As discussed further in Note 2, on May 15, 2020 (the "Petition Date"), the Company and certain of its subsidiaries (collectively, the "Debtors") commenced voluntary cases (the "Chapter 11 Cases") under chapter 11 of title 11 of the United States Code (the "Bankruptcy Code") in the United States Bankruptcy Court for the Southern District of Texas (the "Bankruptcy Court"). The Company considered impacts related to the Chapter 11 Cases and the COVID-19 pandemic (see Note 3) to its use of any estimates, as appropriate, within its unaudited interim Consolidated Financial Statements. Such estimates and assumptions are subject to inherent uncertainties, which may result in actual amounts differing from reported amounts.
Fiscal Period, Policy
Fiscal Year
Our fiscal year ends on the Saturday closest to January 31. As used herein, “three months ended August 1, 2020” and “second quarter of 2020” refer to the 13-week period ended August 1, 2020, and “three months ended August 3, 2019” and “second quarter of 2019” refer to the 13-week period ended August 3, 2019. "Six months ended August 1,
2020" and "six months ended August 3, 2019" refer to the 26-week periods ended August 1, 2020 and August 3, 2019, respectively. Fiscal years 2020 and 2019 contain 52 weeks.

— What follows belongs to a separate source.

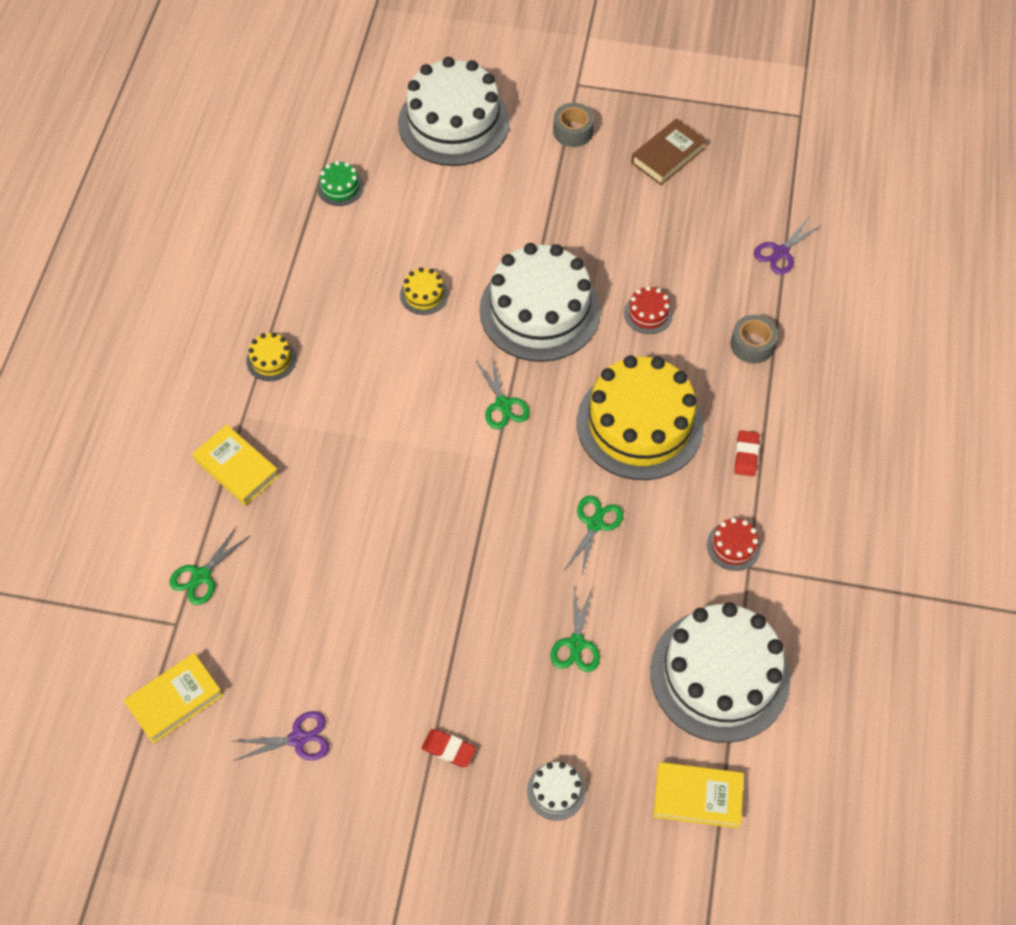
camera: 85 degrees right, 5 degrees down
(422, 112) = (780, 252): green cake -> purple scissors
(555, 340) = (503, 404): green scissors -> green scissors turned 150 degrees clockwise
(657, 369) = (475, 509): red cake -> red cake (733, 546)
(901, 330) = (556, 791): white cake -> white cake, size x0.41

Reclassification, Policy Certain reclassifications were made to prior period amounts to conform to the current period presentation.

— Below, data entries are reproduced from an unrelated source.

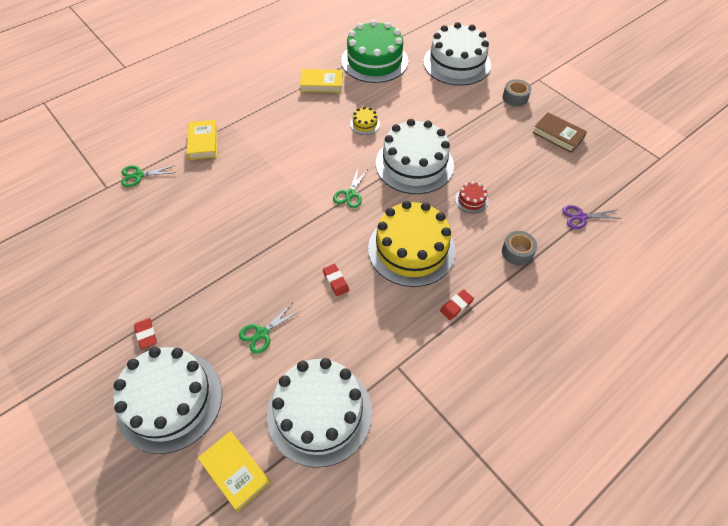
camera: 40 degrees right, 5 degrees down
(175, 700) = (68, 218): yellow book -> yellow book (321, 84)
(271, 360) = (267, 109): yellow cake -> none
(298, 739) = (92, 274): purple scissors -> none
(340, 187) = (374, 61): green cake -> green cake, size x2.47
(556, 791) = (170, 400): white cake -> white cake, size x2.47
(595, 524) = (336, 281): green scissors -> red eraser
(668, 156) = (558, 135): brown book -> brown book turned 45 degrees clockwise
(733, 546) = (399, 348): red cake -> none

Ability to Continue as a Going Concern
Ability to Continue as a Going Concern
The unaudited interim Consolidated Financial Statements included in this Quarterly Report on Form 10-Q have been prepared on a going concern basis of accounting, which contemplates continuity of operations, realization of assets, and satisfaction of liabilities and commitments in the normal course of business. As a result of the Chapter 11 Cases, the realization of assets and the satisfaction of liabilities are subject to significant uncertainty. While operating as a debtor-in-possession pursuant to the Bankruptcy Code, we may sell, or otherwise dispose of or liquidate, assets or settle liabilities, subject to the approval of the Bankruptcy Court or as otherwise permitted in the ordinary course of business, for amounts other than those reflected in the accompanying unaudited interim Consolidated Financial Statements. Further, a Chapter 11 plan of reorganization is likely to materially change the amounts and classifications of assets and liabilities reported in our unaudited interim Consolidated Balance Sheet as of August 1, 2020. In addition, the COVID-19 pandemic (see Note 3) has, and continues to have, a material impact on the Company’s business operations, financial position, liquidity, capital resources and results of operations. The risks and uncertainties surrounding the Chapter 11 Cases and the COVID-19 pandemic, the defaults under our debt agreements
(see Note 9), and our financial condition, raise substantial doubt as to the Company’s ability to continue as a going concern. Our future plans, including those in connection with the Chapter 11 Cases, are not yet finalized, fully executed or approved by the Bankruptcy Court, and therefore cannot be deemed probable of mitigating this substantial doubt within 12 months of the date of issuance of these financial statements. Our consolidated financial statements do not include any adjustments related to the recoverability and classification of recorded asset amounts or the amounts and classification of liabilities that might be necessary should we be unable to continue as a going concern.